In treating Michelle’s chin, I have decided to have two injection points – I have marked off the midline, and I will now make the two additional points approximately 2 mm either side of the line. It is important to not venture too far laterally or we may get diffusion into the depressor labii muscle. To inject the chin I insert the Botox deep, all the way onto the bone, and I will inject 2.5 units of Botox in each of the two injection points.

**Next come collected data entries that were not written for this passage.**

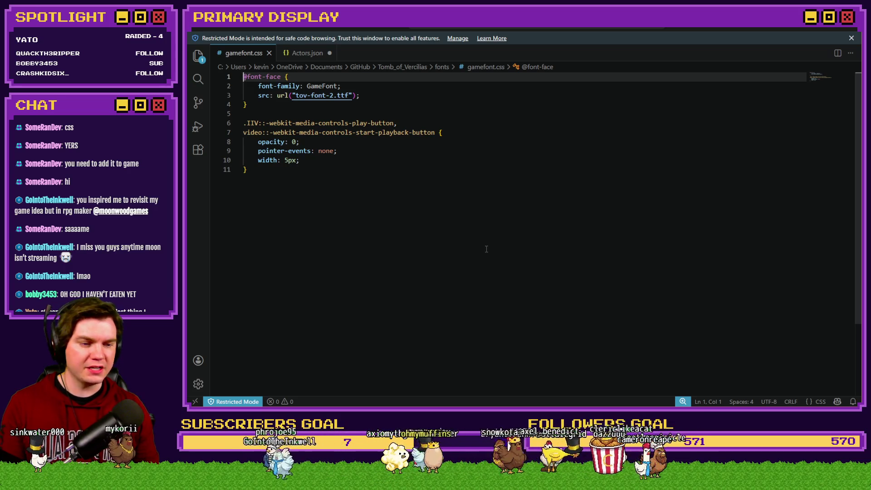
pyautogui.click(368, 97)
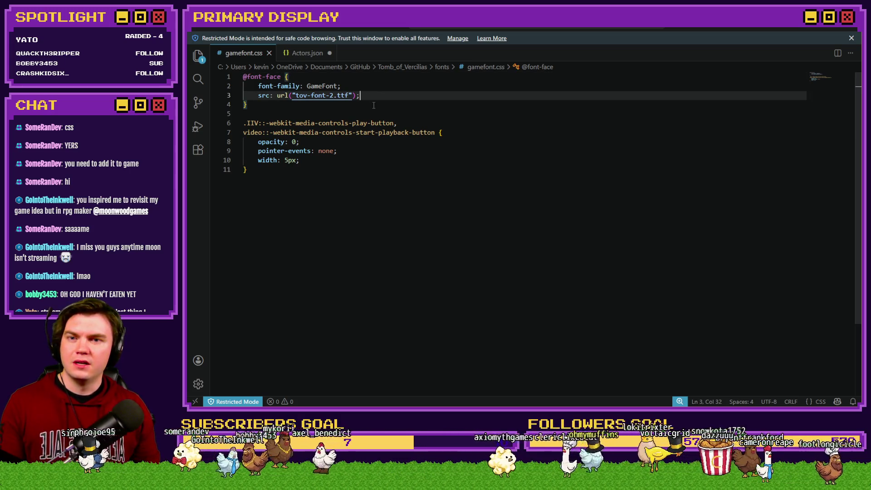
pyautogui.press('Left')
pyautogui.press('Left')
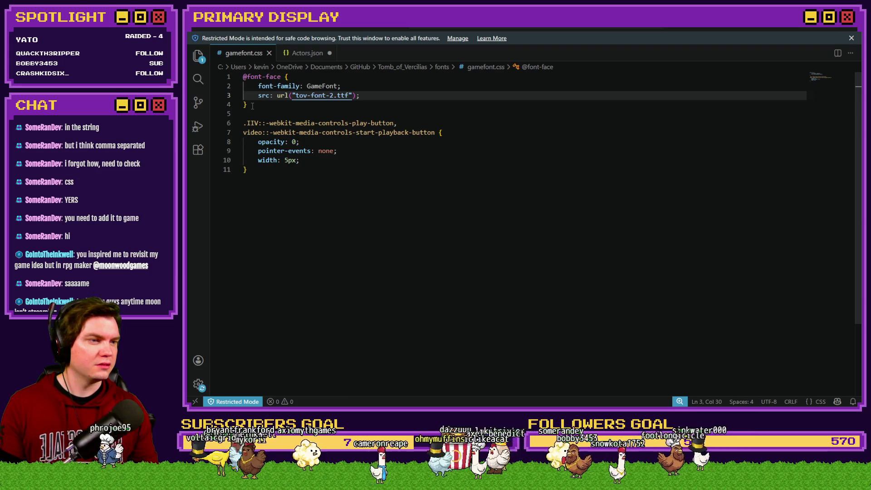
pyautogui.moveTo(252, 106); pyautogui.dragTo(230, 78)
pyautogui.press('ctrl+c')
pyautogui.click(269, 107)
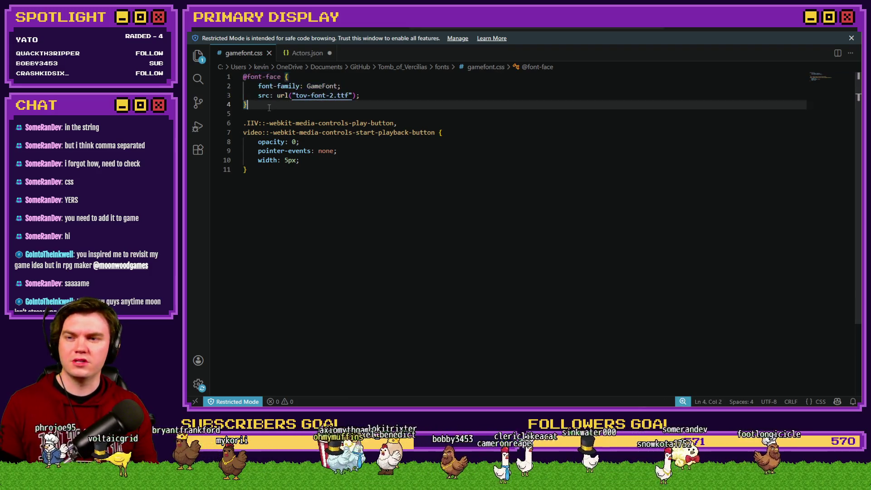
pyautogui.press('Return')
pyautogui.press('Return')
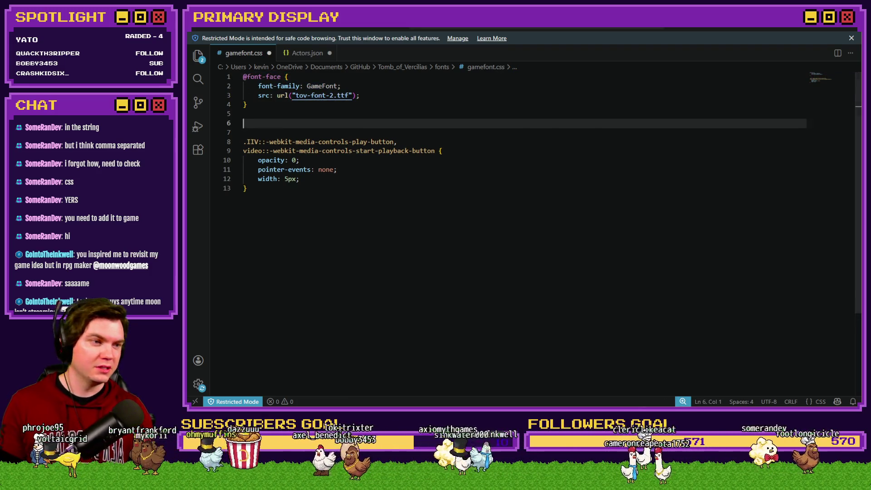
pyautogui.press('ctrl+v')
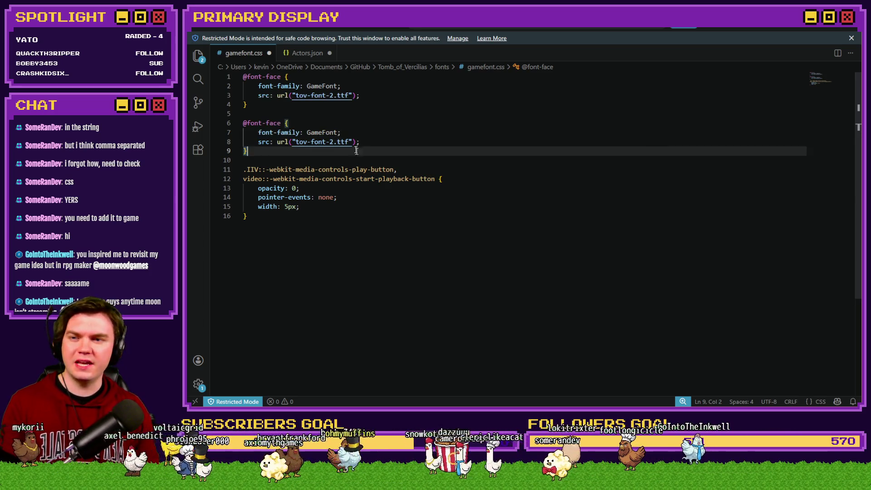
pyautogui.click(338, 132)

Treatment outcome at 6 weeks

Let’s welcome back Michelle at her 6 week review, we can instantly see that she has had a significant impact from her treatment, with now an obviously thinner and more contoured face due to the fact that we have achieved our jawline contouring. We can also see that at rest her chin appears smoother. Michele underwent filler treatment to her nose, Botox to the infraorbital area, and Botox for gummy smile, mentalis, and jawline contouring. Let’s remind ourselves of what she looked like before, and we can instantly see that her eye aperture has opened up considerably, she has a more elegant nose, and the baseline dimpling she had has gone, but the most important change is the contouring in the jawline. If we look at her face shape, she has gone from square to oval. Now let’s look at her in animation – you can see she has a very nice, natural, pleasing smile, and when she smiles, she can open up the mouth without causing the excessive gingival display that she had pre-treatment. If we now also look at the gap between her nose, we can see that she has got improvement in the are between the nose and the upper lip, and we can also see that the eyes remain open during smile as the hypertrophic orbicularis aspect has been treated.

 

Finally, from profile, we are already aware of an improvement in her lateral profile, and we need to reminds ourselves of what she looked like before – we can see a higher radix point, a significantly greater nasolabial angle, and also improvement in a chin and jawline contour. All of this has been achieved with combination therapy. Accordingly, Michelle has had a nice and subtle but impactful treatment with dermal filler and botulinum toxin.